Your objective -
A single stretch of the material below is to be transcribed exactly, starting at the line with "WITH DRAWSTRING" and ending after the line with "MEN'S SWIM SHORTS".

Data for analysis -
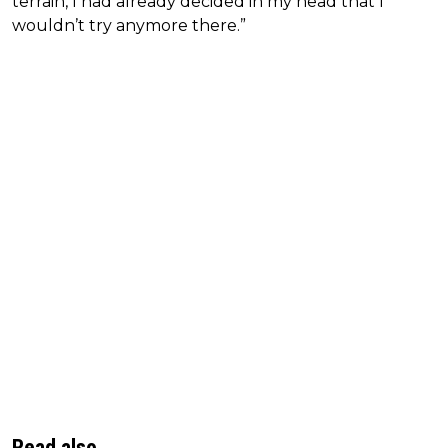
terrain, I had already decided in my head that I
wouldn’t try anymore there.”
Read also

...

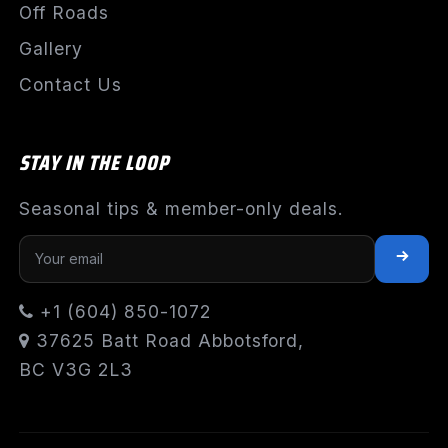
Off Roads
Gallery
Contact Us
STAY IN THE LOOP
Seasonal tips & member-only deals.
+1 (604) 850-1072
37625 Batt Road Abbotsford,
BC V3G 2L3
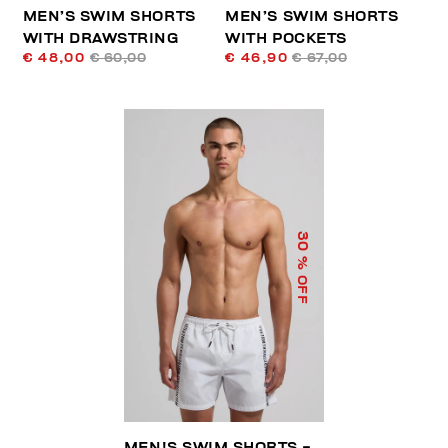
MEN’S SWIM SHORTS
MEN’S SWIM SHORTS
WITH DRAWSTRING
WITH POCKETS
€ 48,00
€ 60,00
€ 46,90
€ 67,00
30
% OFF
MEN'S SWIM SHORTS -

Reply -
WITH DRAWSTRING
WITH POCKETS
€ 48,00
€ 60,00
€ 46,90
€ 67,00
30
% OFF
MEN'S SWIM SHORTS -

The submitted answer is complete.